Efficacy and Safety of Ravulizumab in Adults With Anti-Aquaporin-4 Antibody-Positive Neuromyelitis Optica Spectrum Disorder (AQP4+ NMOSD): Interim Analysis From the Ongoing Phase 3 CHAMPION-NMOSD Trial
Sean Pittock1, Michael Barnett2, Jeffrey Bennett3, Achim Berthele4, Jerome De Seze5, Michael Levy6, Ichiro Nakashima7, Celia Oreja-Guevara8, Jacqueline Palace9, Friedemann Paul10, Carlo Pozzilli11, Yasmin Mashhoon12, Kerstin Allen12, Becky Parks12, Ho Jin Kim13
1Mayo Clinic, 2University of Sydney, 3University of Colorado, 4School of Medicine, Technical University Munich, 5Strasbourg University Hospital Center, 6Massachusetts General Hospital/Harvard Medical School, 7Tohoku Medical and Pharmaceutical University, 8San Carlos Clinical Hospital and Complutense University of Madrid, 9John Radcliffe Hospital, 10Charité-Universitätsmedizin Berlin and Max Delbrück Center for Molecular Medicine, 11Sapienza University, 12Alexion, AstraZeneca Rare Disease, 13National Cancer Center
Objective:
To report the interim efficacy and safety of ravulizumab in AQP4+ NMOSD.
Background:
CHAMPION-NMOSD (NCT04201262) is an ongoing global, open-label, phase 3 study evaluating ravulizumab in AQP4+ NMOSD.
Design/Methods:
Adult patients received an intravenous, weight-based loading dose of ravulizumab on day 1 and a maintenance dose on day 15 and every 8 weeks thereafter. Following a primary treatment period (PTP; up to 2.5 years), patients could enter a long-term extension (LTE). PTP primary endpoints were time to first adjudicated on-trial relapse and relapse risk reduction.
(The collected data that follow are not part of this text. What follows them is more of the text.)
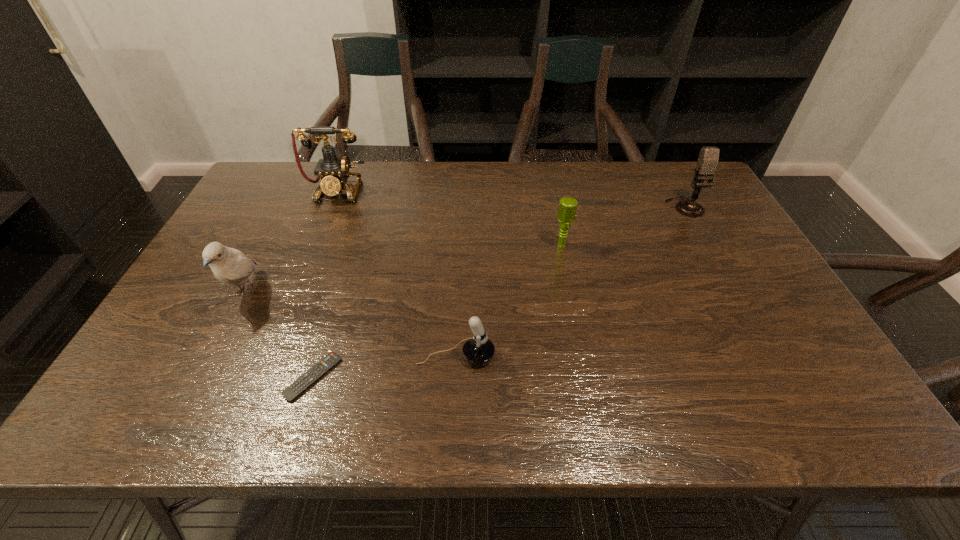
Locate an element on the screen. The width and height of the screenshot is (960, 540). object that is at the far right corner is located at coordinates click(708, 158).

At what (x,y) coordinates should I click in order to perform the action: click on vacant space at the far edge. Please return your answer as a coordinate pair (x, y). Looking at the image, I should click on (656, 191).

In the image, there is a desktop. At what (x,y) coordinates should I click in order to perform the action: click on free region at the near edge. Please return your answer as a coordinate pair (x, y). The image size is (960, 540). Looking at the image, I should click on point(372,415).

In the image, there is a desktop. Where is `vacant space at the left edge`? The image size is (960, 540). vacant space at the left edge is located at coordinates (186, 289).

In order to click on vacant space at the right edge of the desktop in this screenshot , I will do 762,276.

Where is `vacant space at the far left corner of the desktop`? This screenshot has height=540, width=960. vacant space at the far left corner of the desktop is located at coordinates (263, 201).

Locate an element on the screen. The image size is (960, 540). vacant area at the far right corner is located at coordinates (665, 175).

I want to click on vacant area that lies between the second nearest microphone and the shortest object, so click(x=438, y=311).

The height and width of the screenshot is (540, 960). In order to click on unoccupied area between the telephone and the shortest object in this screenshot , I will do `click(325, 284)`.

Identify the location of free space between the telephone and the shortest object. (325, 284).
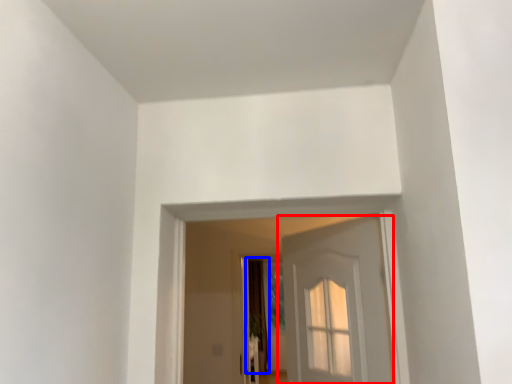
Question: Which of the following is the farthest to the observer, door (highlighted by a red box) or curtain (highlighted by a blue box)?

Choices:
 (A) door
 (B) curtain

Answer: (B)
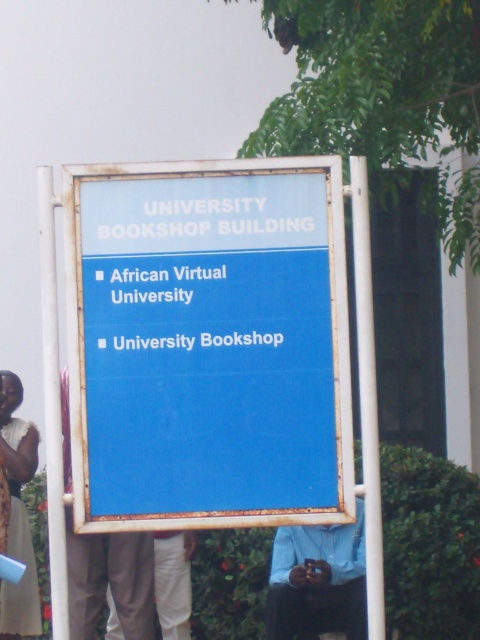
Between blue matte sign at center and blue shirt at center, which one appears on the left side from the viewer's perspective?

blue matte sign at center

The height and width of the screenshot is (640, 480). Find the location of `blue matte sign at center`. blue matte sign at center is located at coordinates pyautogui.click(x=207, y=344).

Image resolution: width=480 pixels, height=640 pixels. In order to click on blue matte sign at center in this screenshot , I will do `click(207, 344)`.

Describe the element at coordinates (207, 344) in the screenshot. I see `blue matte sign at center` at that location.

Identify the location of blue matte sign at center. (207, 344).

Based on the photo, does white lace dress at lower left lie behind light brown pants at lower left?

Yes, it is.

Where is `white lace dress at lower left`? white lace dress at lower left is located at coordinates (17, 513).

Is point (7, 387) closer to camera compared to point (156, 604)?

No, (7, 387) is further to viewer.

In order to click on white lace dress at lower left in this screenshot , I will do `click(17, 513)`.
Secondary endpoints included adjudicated on-trial relapse rate, change from baseline in Hauser Ambulation Index (HAI) and Expanded Disability Status Scale (EDSS) scores, and safety.
Results:
58 patients enrolled in the PTP; 56/2 entered/completed the LTE. As of 16Jun2023, median (range) follow-up was 138.4 (11.0-183.1) weeks for ravulizumab (n=58), with 153.9 patient-years. Across the PTP and LTE, no patients had an adjudicated on-trial relapse during ravulizumab treatment. 91.4% (53/58 patients) had stable or improved HAI score. 91.4% (53/58 patients) had no clinically important worsening in EDSS score. Treatment-emergent adverse event (TEAEs) and serious adverse event incidences were 94.8% and 25.9%, respectively. Most TEAEs were mild to moderate in severity and unrelated to ravulizumab. TEAEs leading to withdrawal from study drug occurred in 1 patient. Two cases of meningococcal infection occurred during the PTP, none in the extension period. One death occurred (cardiovascular) during the LTE and was unrelated to ravulizumab.
Conclusions:
Consistent with outcomes during the PTP, no patients treated with ravulizumab experienced an adjudicated relapse and most demonstrated stable or improved disability measures through the longer-term 138.4-week median follow-up. The safety profile is consistent with prior analyses, and notably no new meningococcal infections beyond the 2 during the PTP were observed. Together, these findings demonstrate the long-term clinical benefit of ravulizumab in the prevention of relapses in AQP4+ NMOSD.